Skjær i sjøen (Obstacles) is a Norwegian romantic drama film from 1965 directed by Knut Andersen. The film is about an aging author that has retired to a deserted place in Southern Norway. He is divorced and burdened by his own problems. When his cheerful teenage daughter and two of her friends come to visit, the spark gradually returns to his life. The main roles are played by Henki Kolstad, Tone Danielsen, Solfrid Heier, and Kai Remlov. It is based on Arthur Omre's short story "Sensommer" (Indian Summer).

» **TASK REQUIREMENTS**:
1. Rewrite the paragraph starting "Skjær i sjøen (Obstacles) is a Norwegian romantic drama film" from the film description above as a short bulleted list that keeps its main facts.
2. According to the film description above, which short story is Skjær i sjøen based on?

» **SOURCE MATERIAL**:
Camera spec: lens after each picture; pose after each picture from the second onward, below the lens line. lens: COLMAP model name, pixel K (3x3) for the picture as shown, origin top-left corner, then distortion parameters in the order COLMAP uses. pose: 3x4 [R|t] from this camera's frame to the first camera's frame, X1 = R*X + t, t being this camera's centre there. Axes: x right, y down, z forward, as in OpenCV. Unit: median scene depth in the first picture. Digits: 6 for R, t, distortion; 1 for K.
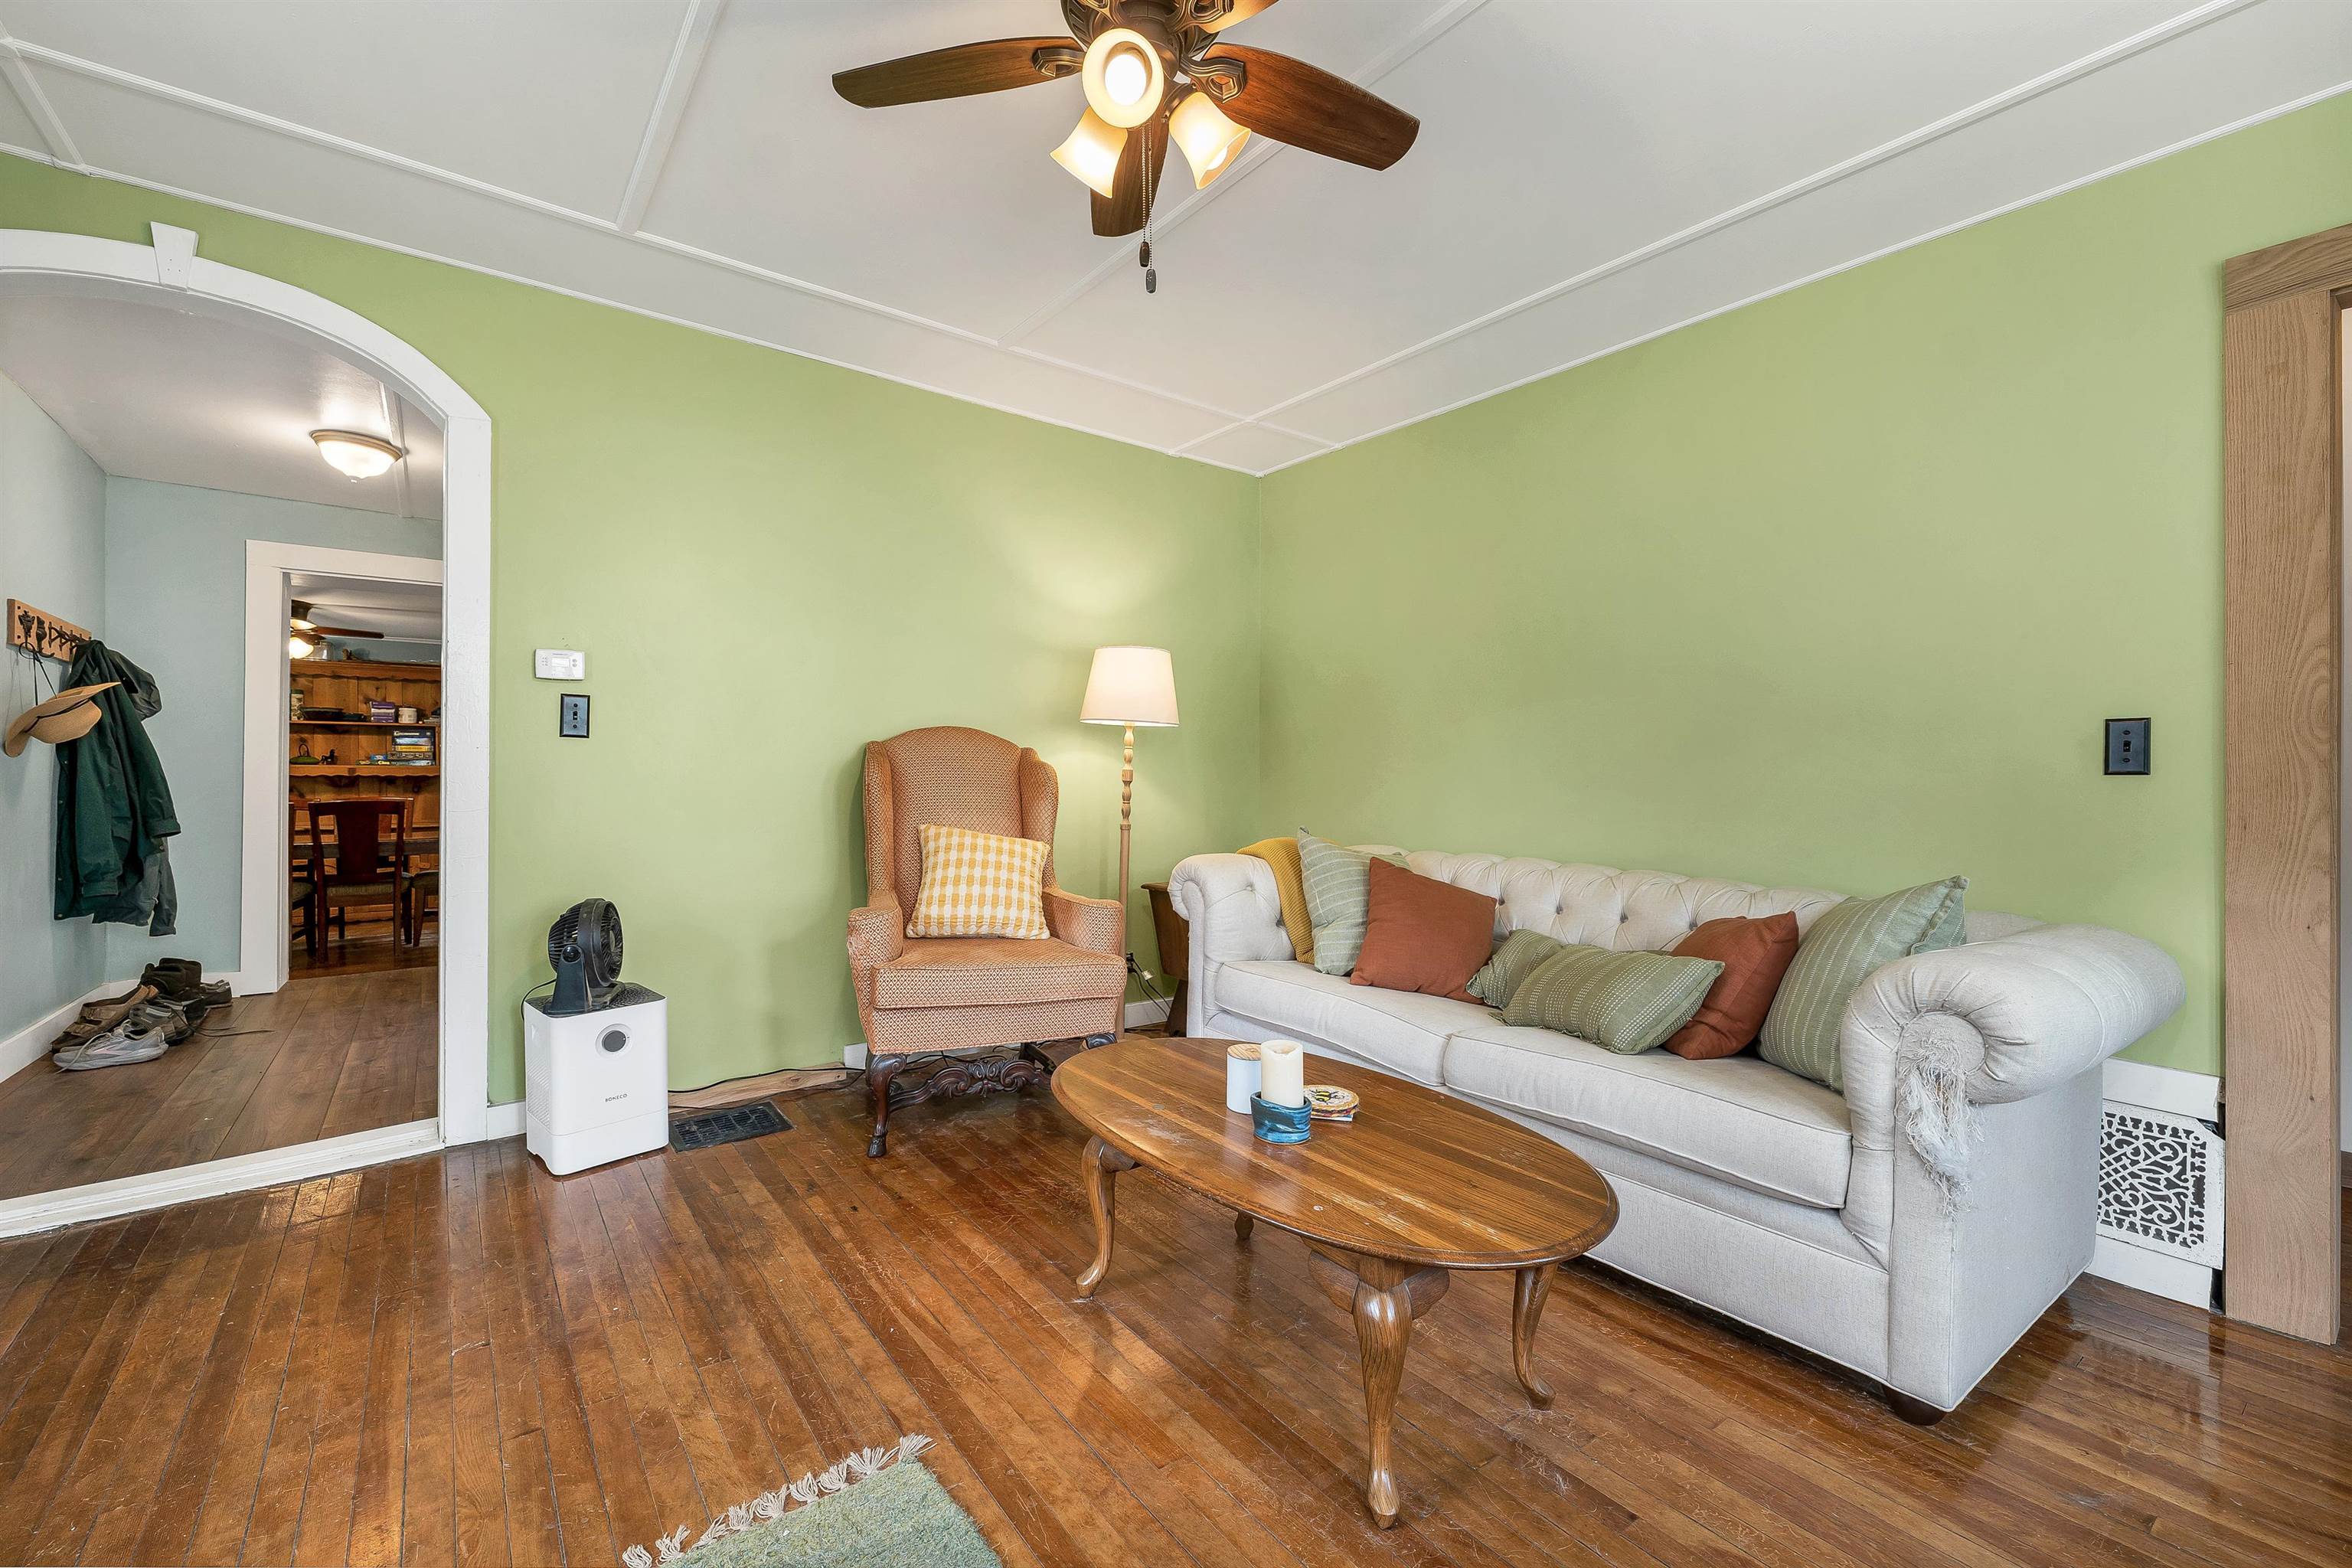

» **ANSWERS TO THE EXERCISES**:
1.
- Title: Skjær i sjøen (Obstacles), a 1965 Norwegian romantic drama directed by Knut Andersen
- Story: an aging, divorced author, burdened by his problems, has retired to a deserted place in Southern Norway
- His cheerful teenage daughter and two of her friends visit, and the spark gradually returns to his life
- Main cast: Henki Kolstad, Tone Danielsen, Solfrid Heier, Kai Remlov
- Source: Arthur Omre's short story "Sensommer" (Indian Summer)

2. Arthur Omre's short story "Sensommer" (Indian Summer).